Alan, Tim McGraw, Vince Gill, Amy Grant and Martina McBride. We did some awesome creative stuff with those guys, and I was really proud of it. It made people want to work with us. I remember doing some really cool stuff for Lone Star and just having a blast.
I had a VHS library of stock. I would find something interesting and then plug the tape in. Then I’d get on the phone and order the clip numbers in the specific resolutions I needed and ask for it to be delivered via beta tape. That was how we would get stock footage.
How did the Nashville base eventually grow?
I went to Lee and told him we needed a Nashville office full time, and that I was going to run it. I was doing that for a decade. In 2002, I got a phone call that Lee was murdered. I spent three months pretty lost and depressed. Eventually, one of my employees asked all the other employees and clients if they would come work for me if I started a company like Lee’s and how they could help. It was a great way to keep some part of Lee alive.
I went to the bank and got the biggest loan they would give me, I mortgaged my house, and I got a loan from Sony to get some of the cameras. I also got a loan from the projector company and a few others, eventually ending up with a bunch independent loans, and seven different credit cards.
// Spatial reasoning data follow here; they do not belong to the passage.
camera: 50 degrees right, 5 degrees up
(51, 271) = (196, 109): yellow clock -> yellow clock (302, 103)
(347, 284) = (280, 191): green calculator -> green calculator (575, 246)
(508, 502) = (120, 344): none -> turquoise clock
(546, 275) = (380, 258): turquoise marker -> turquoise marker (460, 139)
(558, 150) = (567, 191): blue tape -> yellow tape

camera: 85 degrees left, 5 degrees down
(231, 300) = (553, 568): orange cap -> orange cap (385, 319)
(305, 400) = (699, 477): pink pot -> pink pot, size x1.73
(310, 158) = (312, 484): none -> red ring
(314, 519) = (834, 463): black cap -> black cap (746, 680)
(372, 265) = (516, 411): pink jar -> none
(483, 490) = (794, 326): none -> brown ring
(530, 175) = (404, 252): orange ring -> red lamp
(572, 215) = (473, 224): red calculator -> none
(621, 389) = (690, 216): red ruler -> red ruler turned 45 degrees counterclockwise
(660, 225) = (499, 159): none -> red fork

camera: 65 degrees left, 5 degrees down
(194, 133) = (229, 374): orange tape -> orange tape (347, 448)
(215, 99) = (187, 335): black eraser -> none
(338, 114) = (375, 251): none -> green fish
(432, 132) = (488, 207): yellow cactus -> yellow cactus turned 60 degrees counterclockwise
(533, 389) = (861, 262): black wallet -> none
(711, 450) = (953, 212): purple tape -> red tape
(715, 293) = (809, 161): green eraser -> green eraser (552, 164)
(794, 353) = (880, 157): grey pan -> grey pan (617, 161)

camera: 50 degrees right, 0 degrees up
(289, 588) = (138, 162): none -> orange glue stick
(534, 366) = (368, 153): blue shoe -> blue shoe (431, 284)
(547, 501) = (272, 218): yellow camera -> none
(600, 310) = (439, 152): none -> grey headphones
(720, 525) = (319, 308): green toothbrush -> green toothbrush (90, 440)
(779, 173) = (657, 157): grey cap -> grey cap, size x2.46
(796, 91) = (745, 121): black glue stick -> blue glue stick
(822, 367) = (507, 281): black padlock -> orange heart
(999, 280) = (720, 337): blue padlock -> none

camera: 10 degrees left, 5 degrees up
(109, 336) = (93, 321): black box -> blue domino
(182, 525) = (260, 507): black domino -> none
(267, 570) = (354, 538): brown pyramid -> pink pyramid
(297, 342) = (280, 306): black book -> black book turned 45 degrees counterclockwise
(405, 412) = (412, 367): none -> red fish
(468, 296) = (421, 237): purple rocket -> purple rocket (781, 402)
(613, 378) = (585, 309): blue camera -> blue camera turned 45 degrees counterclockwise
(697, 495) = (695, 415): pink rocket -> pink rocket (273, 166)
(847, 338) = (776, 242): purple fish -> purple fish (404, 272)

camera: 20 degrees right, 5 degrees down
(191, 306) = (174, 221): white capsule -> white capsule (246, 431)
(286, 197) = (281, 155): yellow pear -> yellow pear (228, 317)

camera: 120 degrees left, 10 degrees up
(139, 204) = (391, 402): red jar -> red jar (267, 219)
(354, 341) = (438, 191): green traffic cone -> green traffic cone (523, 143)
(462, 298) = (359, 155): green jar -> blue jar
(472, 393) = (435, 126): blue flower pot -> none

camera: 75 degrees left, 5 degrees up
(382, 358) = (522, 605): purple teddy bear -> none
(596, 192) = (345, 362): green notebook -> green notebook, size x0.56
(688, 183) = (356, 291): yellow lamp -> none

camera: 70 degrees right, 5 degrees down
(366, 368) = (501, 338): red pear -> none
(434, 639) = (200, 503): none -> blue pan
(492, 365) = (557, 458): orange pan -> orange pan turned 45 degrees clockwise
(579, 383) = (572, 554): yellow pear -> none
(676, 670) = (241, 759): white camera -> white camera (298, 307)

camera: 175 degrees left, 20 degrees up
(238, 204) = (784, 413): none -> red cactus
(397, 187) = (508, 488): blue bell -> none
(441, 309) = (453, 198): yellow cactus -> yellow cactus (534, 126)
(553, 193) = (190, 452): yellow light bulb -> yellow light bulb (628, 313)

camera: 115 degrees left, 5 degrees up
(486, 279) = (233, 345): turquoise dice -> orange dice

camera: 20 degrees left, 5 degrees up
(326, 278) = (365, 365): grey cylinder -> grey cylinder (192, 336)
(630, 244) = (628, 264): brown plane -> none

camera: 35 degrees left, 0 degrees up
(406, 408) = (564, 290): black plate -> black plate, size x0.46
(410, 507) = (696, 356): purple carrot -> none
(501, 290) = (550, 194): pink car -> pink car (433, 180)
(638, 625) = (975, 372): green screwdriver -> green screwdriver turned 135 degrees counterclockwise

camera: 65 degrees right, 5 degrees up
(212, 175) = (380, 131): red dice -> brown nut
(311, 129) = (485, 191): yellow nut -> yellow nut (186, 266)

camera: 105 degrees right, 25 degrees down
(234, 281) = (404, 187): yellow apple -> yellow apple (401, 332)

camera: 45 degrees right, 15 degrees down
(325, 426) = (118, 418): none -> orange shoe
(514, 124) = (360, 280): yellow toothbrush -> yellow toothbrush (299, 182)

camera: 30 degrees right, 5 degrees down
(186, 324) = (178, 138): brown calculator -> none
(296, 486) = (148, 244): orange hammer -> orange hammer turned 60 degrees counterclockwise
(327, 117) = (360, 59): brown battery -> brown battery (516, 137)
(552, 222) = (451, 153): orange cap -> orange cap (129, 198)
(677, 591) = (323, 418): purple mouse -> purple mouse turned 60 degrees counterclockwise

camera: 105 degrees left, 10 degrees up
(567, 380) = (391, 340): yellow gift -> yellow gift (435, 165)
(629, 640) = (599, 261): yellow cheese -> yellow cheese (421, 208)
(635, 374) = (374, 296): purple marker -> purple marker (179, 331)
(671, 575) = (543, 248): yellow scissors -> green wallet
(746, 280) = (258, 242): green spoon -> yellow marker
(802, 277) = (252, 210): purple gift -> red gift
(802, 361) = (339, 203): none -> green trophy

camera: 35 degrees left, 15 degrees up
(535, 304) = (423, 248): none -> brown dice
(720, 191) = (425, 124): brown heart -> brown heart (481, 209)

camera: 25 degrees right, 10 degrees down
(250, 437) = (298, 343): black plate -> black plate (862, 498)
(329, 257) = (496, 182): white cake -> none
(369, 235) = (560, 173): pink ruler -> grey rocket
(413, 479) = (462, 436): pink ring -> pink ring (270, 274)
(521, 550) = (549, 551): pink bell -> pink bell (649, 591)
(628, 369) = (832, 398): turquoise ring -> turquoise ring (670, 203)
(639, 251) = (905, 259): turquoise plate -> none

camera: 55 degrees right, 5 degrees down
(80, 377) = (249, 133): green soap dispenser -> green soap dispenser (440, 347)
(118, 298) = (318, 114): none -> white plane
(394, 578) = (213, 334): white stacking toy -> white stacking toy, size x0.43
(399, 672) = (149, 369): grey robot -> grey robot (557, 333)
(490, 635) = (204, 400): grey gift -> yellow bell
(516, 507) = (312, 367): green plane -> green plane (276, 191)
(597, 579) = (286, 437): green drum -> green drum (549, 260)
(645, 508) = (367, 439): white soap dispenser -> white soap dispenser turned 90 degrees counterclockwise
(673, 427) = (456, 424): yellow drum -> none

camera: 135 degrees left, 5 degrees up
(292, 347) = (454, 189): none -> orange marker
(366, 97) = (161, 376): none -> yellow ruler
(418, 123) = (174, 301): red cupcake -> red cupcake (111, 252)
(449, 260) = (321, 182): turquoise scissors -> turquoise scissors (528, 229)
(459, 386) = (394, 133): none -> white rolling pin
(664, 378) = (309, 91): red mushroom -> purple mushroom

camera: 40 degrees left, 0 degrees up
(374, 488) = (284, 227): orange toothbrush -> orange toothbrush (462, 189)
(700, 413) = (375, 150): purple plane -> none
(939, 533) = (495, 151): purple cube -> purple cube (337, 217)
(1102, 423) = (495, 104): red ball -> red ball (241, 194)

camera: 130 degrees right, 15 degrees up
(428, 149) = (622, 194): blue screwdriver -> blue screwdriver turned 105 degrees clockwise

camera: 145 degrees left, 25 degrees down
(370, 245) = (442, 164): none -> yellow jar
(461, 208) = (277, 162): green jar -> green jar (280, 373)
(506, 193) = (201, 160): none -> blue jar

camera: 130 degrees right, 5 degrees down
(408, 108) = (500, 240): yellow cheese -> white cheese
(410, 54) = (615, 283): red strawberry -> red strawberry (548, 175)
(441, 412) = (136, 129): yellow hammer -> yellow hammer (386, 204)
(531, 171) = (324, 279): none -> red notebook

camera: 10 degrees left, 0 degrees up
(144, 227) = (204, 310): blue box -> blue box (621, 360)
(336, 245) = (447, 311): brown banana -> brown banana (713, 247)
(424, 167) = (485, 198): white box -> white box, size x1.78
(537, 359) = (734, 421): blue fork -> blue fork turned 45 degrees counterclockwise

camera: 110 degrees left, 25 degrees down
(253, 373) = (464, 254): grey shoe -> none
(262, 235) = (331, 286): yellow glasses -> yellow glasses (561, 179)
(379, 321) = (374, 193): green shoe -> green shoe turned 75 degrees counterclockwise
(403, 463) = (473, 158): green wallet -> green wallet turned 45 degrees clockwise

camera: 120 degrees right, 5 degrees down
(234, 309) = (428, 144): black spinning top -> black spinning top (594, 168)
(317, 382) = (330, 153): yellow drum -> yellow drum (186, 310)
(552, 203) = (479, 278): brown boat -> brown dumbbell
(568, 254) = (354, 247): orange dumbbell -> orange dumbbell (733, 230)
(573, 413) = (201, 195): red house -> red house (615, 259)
At this time, the government mandated that television had to go to high def. TV stations were starting to switch to high def and they had nowhere to put their standard definition gear, which was all we needed. It’s all anybody used in the industry at the time. I built automated eBay searches for what we needed. I would click one button on my little Macintosh notebook and then go make dinner. It would take all of dinner for my ISDN modem to load all of the searches. It’d be like 40 tabs full of everything I needed.
It took years to dig out from under the debt, but we were kind of like the Millennium Falcon of the video industry. We were held together by gaff tape and dreams, but we were outperforming everybody else. That was the start of Moo.
What made you want to write your book?
Moo TV was nominated for video company of the year, seven years in a row at the Pollstar Awards. During the seventh nomination, we finally won. I ran up on stage, I get the award and I give a little speech that looks smooth. But when I got off stage, I fell against the wall. I had an anxiety attack. I didn’t know that I was afraid of public speaking. I’d never had to get up in front of a group like that.
To get over the fear, I went and spoke at a couple of colleges. At the second college I spoke at, I changed a young lady’s life. She had quit school that day. She started crying halfway through my talk and afterwards had decided she was not going to quit school after listening to me. I offered to mentor her. She eventually graduated and I had learned that public speaking is powerful.
I had met Cameron Harold who is a well known public speaker. After hanging out with him for a day, he told me I should write a book. I brushed it off at first. The next day his publisher called me. After much convincing, I decided my story was one worth telling.
At first, someone else was going to write the book for me. They sent me the first chapter, and it didn’t feel right. I had written my own version of the first chapter, and my publisher and I both agreed that I needed to be the one to write my story.
What’s a moment that your little kid self would be proud of?
Me and my girlfriend were walking through Times Square and above us is a billboard that is cycling my face with the book on it in Times Square, the same day I was going to NBC Studios to talk about my book on national television. That was a surreal moment.